Since the first report of ICRS implantation outcomes for the treatment of keratoconus, several authors have demonstrated the efficacy of this technique in improving keratometric readings in this disease. ICRS implantation leads to a flattening of the central cornea and regularization of the asymmetry of the tissue, resulting in a reduction of keratometric readings, with a mean reduction between 3 and 5 D.2023 In addition, the majority of these studies report a gain in both the uncorrected and best-corrected visual acuities. Similar to the cited studies, in our study we observed an improvement of keratometric values, UCVA, and BCVA after ICRS implantation. Kmax and Kmin decreased, on average, 3.59 and 3.18 D, respectively, which agree with the values observed in previous studies.

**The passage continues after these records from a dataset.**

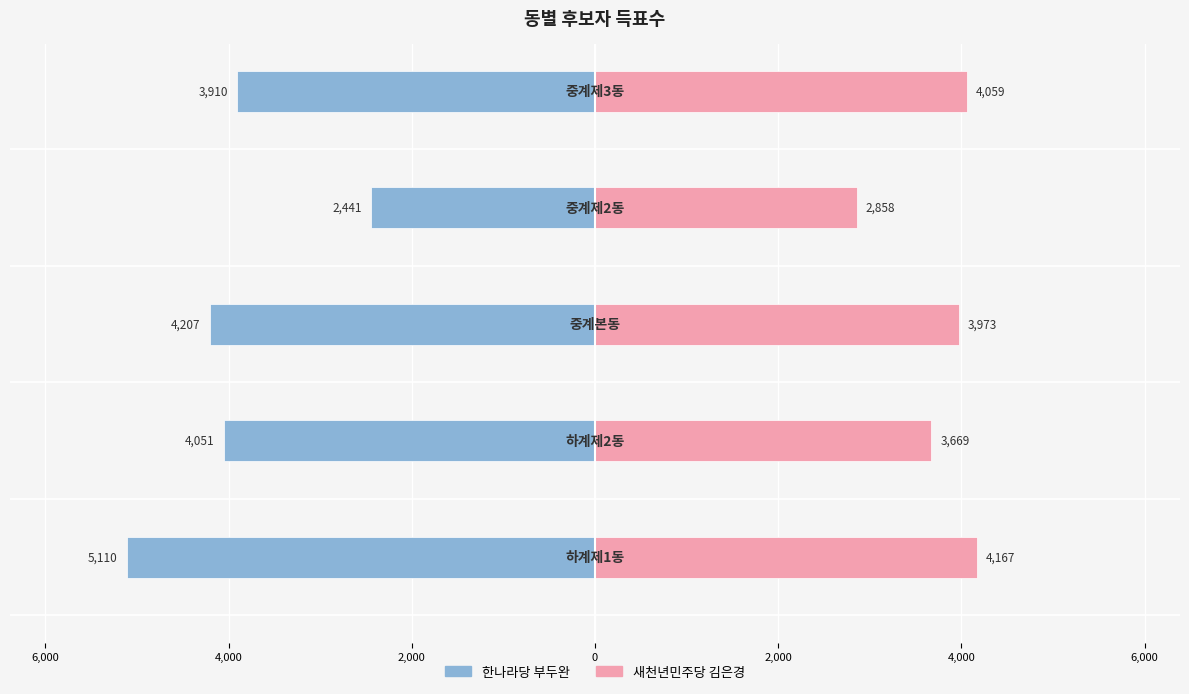

What is the value of the 새천년민주당 김은경 bar at the 1st from the left?

4167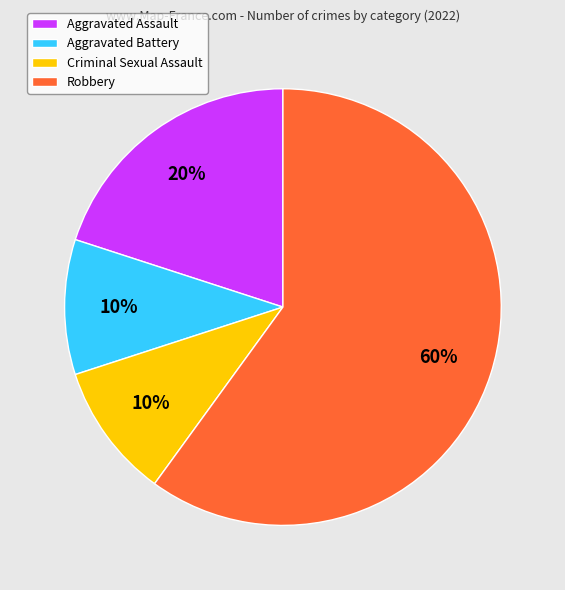

How many slices are in this pie chart?

4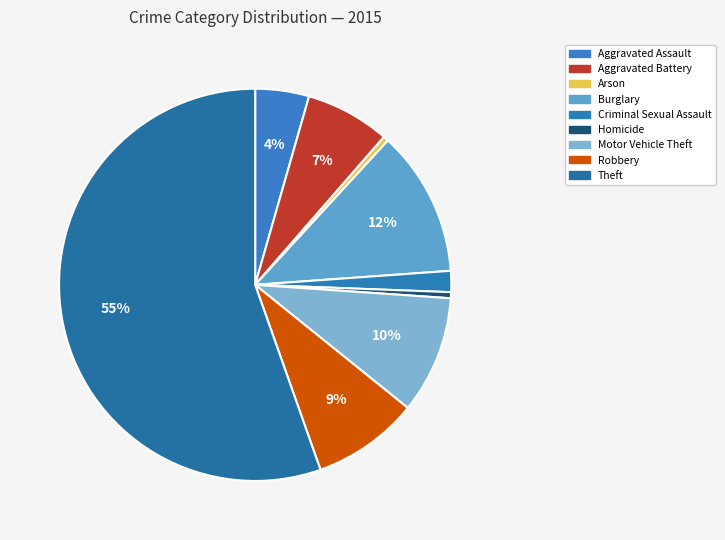

What is the largest slice in the pie chart?

Theft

As noted earlier, in our patients we used Intacs ICRS, both conventional and SK. We did not analyze differences between these two devices since we had a small sample and previous reports showed that implantation of conventional and SK Intacs had comparable outcomes.24,25 Also, we did not study differences between using single- or double-segment implantation. In literature, some authors claim that single-segment implantation provides better results,26 while others claim that the results vary with topographic pattern of keratoconus27 or with spherical equivalent to correct.28,29 As there are several factors that can influence the selection of one or two segments and since our sample is small, we decided not to evaluate these outcomes.

In the matter of the stability of the results of ICRS implantation in long-term follow-up, we found contradictory results in the literature. While some authors report long-term stability of surgical results, Vega-Estrada et al23,30 and Alió et al31 observed that the long-term stability of ICRS implantation depends on the progression pattern of keratoconus at the time of surgery, suggesting that in cases of stable keratoconus the results remained stable, in opposition to progressive disease where the short-term outcomes could change after a long period of time. In our study, we observed, in fact, changes in keratometric readings over time. However, these differences were not statistically significant. In our study, the fact that, the included patients were aged between 10 and 18 years with a great temporal edge of disease progression may be the reason for not getting statistically significant differences in keratometric readings over time. Regarding visual acuity, we observed maintenance of the visual gains achieved with ICRS implantation. Thus, once our results suggest that ICRS implantation does not halt progression of keratoconus over time, it is important to consider the use of alternative treatments or combination of different treatment modalities in the management of pediatric keratoconus.

Conclusion

ICRS implantation shows good visual and topographic results in pediatric patients. Although not statically significant, long-term follow-up of these patients suggests that ICRS implantation does not halt the progression of keratoconus.

To the best of the authors’ knowledge, this is the first study that evaluates the effect of ICRS implantation in such young patients and with such a long follow-up.

Disclosure

The authors report no conflicts of interest in this work.